Um dos desafios que Miguel Lemos chama a atenção é saber olhar para a tecnologia como algo “transformador” e que ajuda as empresas a serem cada vez melhores e não como uma “moda”: “O desafio é manter este foco, mas também estarmos constantemente a desafiar-nos internamente”. Para isso, a Águas de Gaia criou um departamento de inovação, fazendo reuniões semanais, nas quais se debatem ideias e procuramos soluções: “É um viveiro de criatividade tecnológica!”.

Na Infralobo o desfio centra-se na evolução para um modelo de gestão preditivo e de análise de dados: “Devido à nossa dimensão, a dificuldade na deteção e recrutamento de recursos humanos especialistas e com experiência nessa área é uma tarefa bastante desafiante. Para nós e para todas as empresas que querem operar nesse patamar”, refere Carlos Manso.

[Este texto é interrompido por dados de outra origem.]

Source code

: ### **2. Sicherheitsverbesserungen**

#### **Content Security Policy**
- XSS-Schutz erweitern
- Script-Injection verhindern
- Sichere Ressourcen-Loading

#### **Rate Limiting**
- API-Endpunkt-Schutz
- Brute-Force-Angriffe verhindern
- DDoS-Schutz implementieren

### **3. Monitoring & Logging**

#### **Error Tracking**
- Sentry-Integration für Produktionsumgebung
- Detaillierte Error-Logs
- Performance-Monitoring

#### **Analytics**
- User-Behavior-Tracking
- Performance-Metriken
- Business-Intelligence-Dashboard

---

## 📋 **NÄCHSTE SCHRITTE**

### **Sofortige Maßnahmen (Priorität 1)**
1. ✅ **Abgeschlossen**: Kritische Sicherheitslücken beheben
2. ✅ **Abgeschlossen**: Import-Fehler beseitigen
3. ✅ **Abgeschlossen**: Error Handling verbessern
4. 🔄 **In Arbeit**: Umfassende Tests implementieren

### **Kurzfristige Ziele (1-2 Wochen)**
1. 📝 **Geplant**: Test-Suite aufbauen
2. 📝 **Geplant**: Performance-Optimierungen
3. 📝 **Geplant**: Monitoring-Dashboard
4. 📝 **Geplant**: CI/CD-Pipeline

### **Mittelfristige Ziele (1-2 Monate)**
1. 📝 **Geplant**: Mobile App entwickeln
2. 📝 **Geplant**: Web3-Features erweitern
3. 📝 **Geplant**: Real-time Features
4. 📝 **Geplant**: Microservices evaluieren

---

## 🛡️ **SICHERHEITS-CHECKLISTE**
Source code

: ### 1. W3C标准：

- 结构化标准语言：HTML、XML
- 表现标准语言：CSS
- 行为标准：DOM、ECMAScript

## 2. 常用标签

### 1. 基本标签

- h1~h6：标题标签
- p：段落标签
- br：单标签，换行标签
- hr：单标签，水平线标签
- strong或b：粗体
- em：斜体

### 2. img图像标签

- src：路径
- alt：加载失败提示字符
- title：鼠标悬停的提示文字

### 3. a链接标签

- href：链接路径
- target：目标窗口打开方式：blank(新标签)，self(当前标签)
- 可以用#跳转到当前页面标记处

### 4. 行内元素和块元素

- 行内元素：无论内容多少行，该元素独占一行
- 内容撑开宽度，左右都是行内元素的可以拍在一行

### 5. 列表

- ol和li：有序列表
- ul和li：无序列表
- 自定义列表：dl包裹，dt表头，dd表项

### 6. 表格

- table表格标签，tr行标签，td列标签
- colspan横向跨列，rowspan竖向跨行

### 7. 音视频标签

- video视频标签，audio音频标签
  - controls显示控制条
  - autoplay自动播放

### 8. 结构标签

aposta na formação contínua dos recursos humanos é essencial para permitir às organizações evoluir e melhorar o seu desempenho

Já Francisco Oliveira atenta que, muitas vezes, surgem tecnologias que, à primeira vista, parecem promissoras, mas “cujos custos e, também, algumas dúvidas sobre a sua efetiva utilidade”, tornam mais difícil o processo de decisão. Também, ao nível operacional, é fundamental “criar as condições para que as equipas estejam constantemente a atualizar os seus conhecimentos”, para tirar o melhor partido das tecnologias e soluções instaladas: “Por essa razão, a aposta na formação contínua dos recursos humanos é essencial para permitir às organizações evoluir e melhorar o seu desempenho”, sustenta o responsável da Águas do Ribatejo.